The British Journal of Psychiatry (2002) 181: 360
© 2002 The Royal College of Psychiatrists
The Difficult-to-Treat Psychiatric Patient
Richard Caplan, Consultant Psychiatrist
Department of Psychiatry, Southern General Hospital, I345 Govan Road,
Glasgow G51 4TF, UK
EDITED BY SIDNEY CROWN and ALAN LEE
Edited by Mantosh J. Dewan & Ronald W. Pies. Washington, DC: American
Psychiatric Press. 2001. 445 pp. £50.50 (hb). ISBN 0 88048 949 9
This book upset me. The title makes you interested. The cover illustration
somehow makes you want to read it. The book contains 14 chapters all
reasonably well written on the various authors' ideas about
difficult patients with bipolar disorder, schizophrenia,
depressive disorders, anxiety disorders (social phobia,
obsessivecompulsive disorder, generalised anxiety disorder and panic
disorder), post-traumatic stress disorder, borderline personality disorder,
dissociative disorder, eating disorders, dementia, post-traumatic brain
injury, substance misuse, comorbidity and somatic conditions. The basic
science is described well, but as difficult-to-treat patients are rarely
included in research studies the science only takes us so far.

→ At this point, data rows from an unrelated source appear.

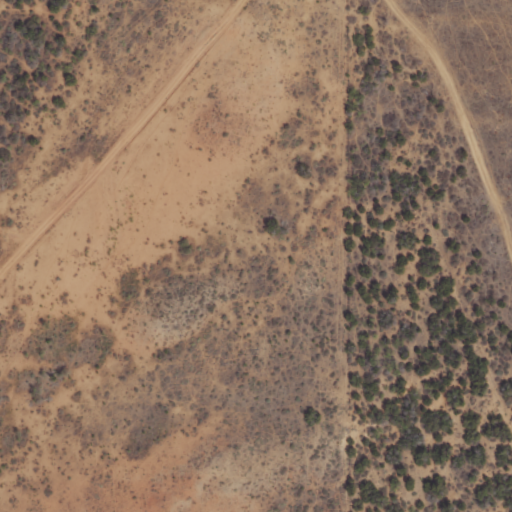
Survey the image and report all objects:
road: (80, 108)
road: (443, 228)
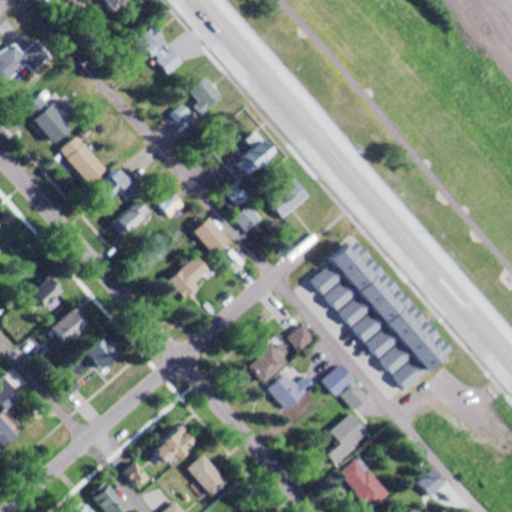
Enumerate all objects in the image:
road: (4, 3)
railway: (506, 5)
railway: (503, 13)
road: (190, 41)
park: (410, 117)
road: (399, 133)
road: (361, 170)
road: (344, 189)
road: (336, 201)
road: (330, 224)
road: (255, 253)
road: (155, 334)
road: (160, 375)
road: (73, 428)
road: (5, 505)
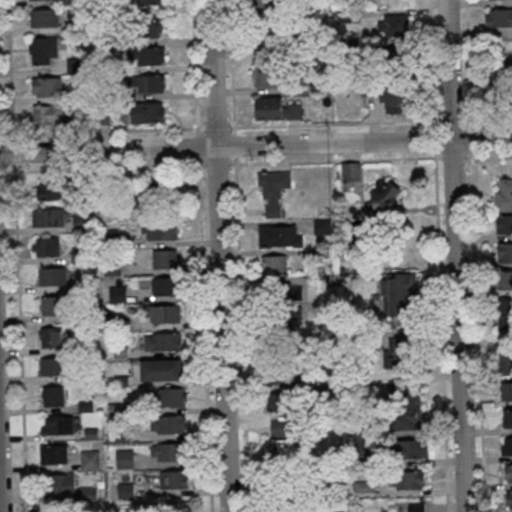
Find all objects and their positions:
building: (70, 2)
building: (147, 2)
building: (267, 2)
building: (261, 3)
building: (300, 6)
building: (344, 16)
building: (44, 17)
building: (499, 17)
building: (500, 17)
building: (393, 24)
building: (151, 28)
building: (265, 36)
building: (43, 50)
building: (153, 55)
road: (195, 63)
road: (9, 70)
building: (267, 73)
building: (502, 79)
building: (151, 83)
building: (46, 86)
building: (389, 93)
building: (277, 108)
building: (276, 109)
building: (146, 112)
building: (48, 114)
road: (262, 125)
road: (256, 146)
road: (12, 151)
road: (356, 160)
road: (106, 168)
building: (351, 171)
building: (49, 191)
building: (273, 191)
building: (503, 194)
building: (385, 198)
building: (48, 217)
building: (81, 221)
building: (503, 223)
building: (322, 226)
building: (159, 230)
building: (280, 235)
building: (46, 246)
building: (504, 252)
road: (218, 255)
road: (238, 255)
road: (438, 255)
road: (454, 255)
road: (474, 255)
building: (165, 258)
building: (274, 263)
building: (52, 275)
building: (504, 279)
building: (164, 286)
building: (282, 294)
building: (397, 294)
building: (50, 305)
building: (165, 313)
building: (505, 313)
road: (204, 319)
building: (50, 336)
road: (20, 337)
building: (163, 341)
building: (398, 352)
building: (506, 364)
building: (50, 366)
building: (162, 369)
building: (282, 373)
road: (4, 378)
road: (15, 380)
building: (507, 390)
building: (53, 395)
building: (170, 396)
building: (278, 401)
building: (407, 407)
building: (507, 417)
building: (57, 424)
building: (168, 424)
building: (281, 427)
building: (506, 445)
building: (412, 448)
building: (282, 449)
building: (166, 451)
building: (54, 454)
building: (124, 459)
building: (90, 460)
building: (508, 472)
building: (173, 479)
building: (407, 479)
building: (63, 484)
building: (293, 487)
building: (125, 490)
building: (508, 498)
building: (411, 507)
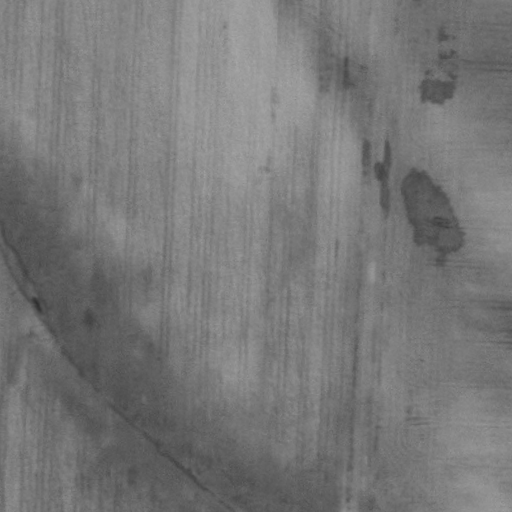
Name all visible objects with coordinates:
crop: (184, 253)
crop: (449, 264)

The editors
have clearly understood this and have allowed the contributors to become
anecdotal. Most of the anecdote feels right and there are very few
controversial moments.
So what upset me? Well, I have been a general psychiatrist for more than 20
years and have had many difficult patients in all of these
categories. Very few of them are in this book. The vignettes at the end of
each chapter are like the people I see in most of my out-patient clinics
not particularly difficult or out of the ordinary. I want to know what
to do with really difficult-to-treat patients, not this lot. There was very
little in this book that could not have been written 10 years ago. There was
hardly anything I did not know already and although the chapters were a handy
summary of what I already knew, it is worrying that all these clever people in
America do not know any more than I do.
For those post-membership trainees or recently appointed consultants
grappling with the real world, the book provides clear guidance on the
accepted management of treatment-resistant patients in most areas of
psychiatry. For those of us with a bit more experience, what we need is a book
that will get us out of a hole when necessary. This is not it.